Regrettably this is not a problem that many people on low incomes face today. In April, the UK’s leading foodbank charity, the Trussell Trust, said they had seen the biggest rise in numbers given emergency food since the charity began in 2000. Almost 350,000 people had received at least three days emergency food from their foodbanks during the last 12 months, nearly 100,000 more than anticipated and close to triple the number helped in 2011-12. The Trust put this down to the rising cost of living, static incomes, changes to benefits, underemployment and unemployment. Delay in payments of benefits was the single most significant factor. Then last week the Trust announced that since April the number of people receiving emergency food was triple the same period last year.
The increasing use of foodbanks has sparked political controversy. Lord Freud, Parliamentary Under-Secretary of State at the Department for Work and Pensions, said in July that there was no evidence that the increase in use of foodbanks was supply led or demand led. By supply-led he meant that demand at foodbanks could simply be high because the food was free and becoming more available. He did make clear that, although the Government considered there to be no evidence of a link between more use of foodbanks and changes in the benefit system, foodbanks were to be admired and that local food provision that reflected the needs of local areas was absolutely right.

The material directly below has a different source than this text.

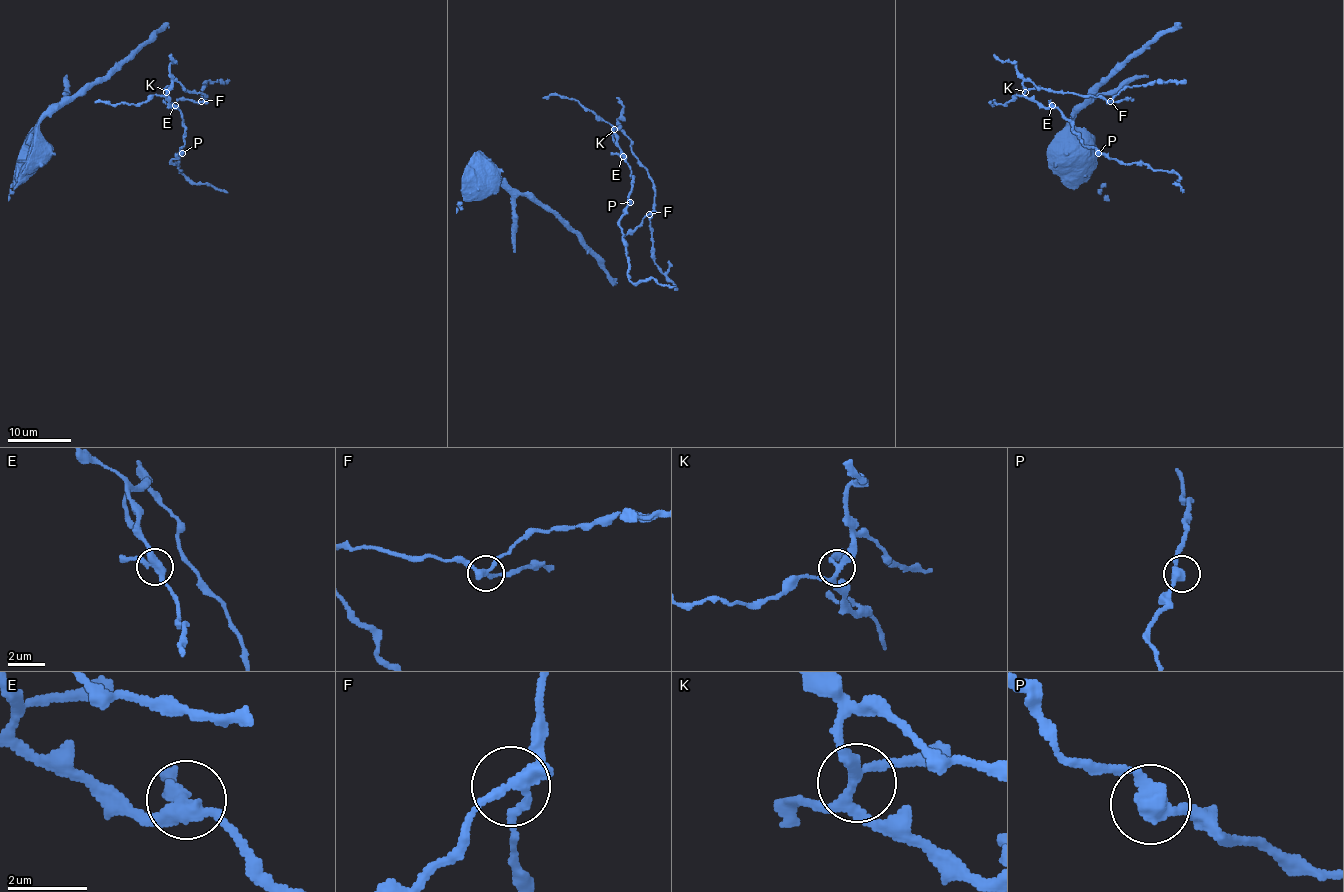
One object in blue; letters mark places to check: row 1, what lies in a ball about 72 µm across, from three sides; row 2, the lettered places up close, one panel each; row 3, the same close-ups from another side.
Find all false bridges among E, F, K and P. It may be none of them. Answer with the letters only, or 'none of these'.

Then in September, Michael Gove, the Secretary of State for Education, said in relation to foodbanks that there were families who faced considerable pressures and that these pressures were often the result of decisions that they had taken which meant they were not best able to manage their finances. So the Government needed to ensure that support was not just financial, and that the right decisions were made. The suggestion that families themselves were responsible sparked further uproar with a Labour MP describing the comments as ‘insulting and out of touch’.
So who is right? Citizens Advice Waverley has collected some information on what has led some of their clients to need food on an emergency basis since the beginning of this year. In about half of around 70 cases examined, a delay in payment of benefits has been a factor leading the client to not have enough money to buy food. A refusal to pay, a reduction in benefits, or benefit sanctions were also factors in just under a third of cases. Employment Support Allowance or Job Seekers Allowance were the benefits in question in most benefit related cases. However, a significant number of our clients – about a fifth – have needed food for other reasons, and may be short of money because they are in debt or because they have spent their money on other things.
This is a small sample but it does suggest there is a relationship between the welfare system and people’s need for emergency access for food, and that benefit delays are an important factor. It is also true that some families will need help with managing their finances where their income is less than their expenditure or where they have incurred significant debts. So support should not just be financial.
If you need emergency food, you can search the Trussell Trust website to see if there is a food bank in your area at www.trusselltrust.org. You will usually have to have a food voucher to take with you to their food bank in order to get food. People like GPs and social workers, and charities such as your local Citizens Advice Bureau, may be able to issue you with a food voucher. The Trust foodbank can then give you up to three days’ emergency food. There are also other foodbanks in the Waverley area. Ask your Council or your Citizens Advice Bureau.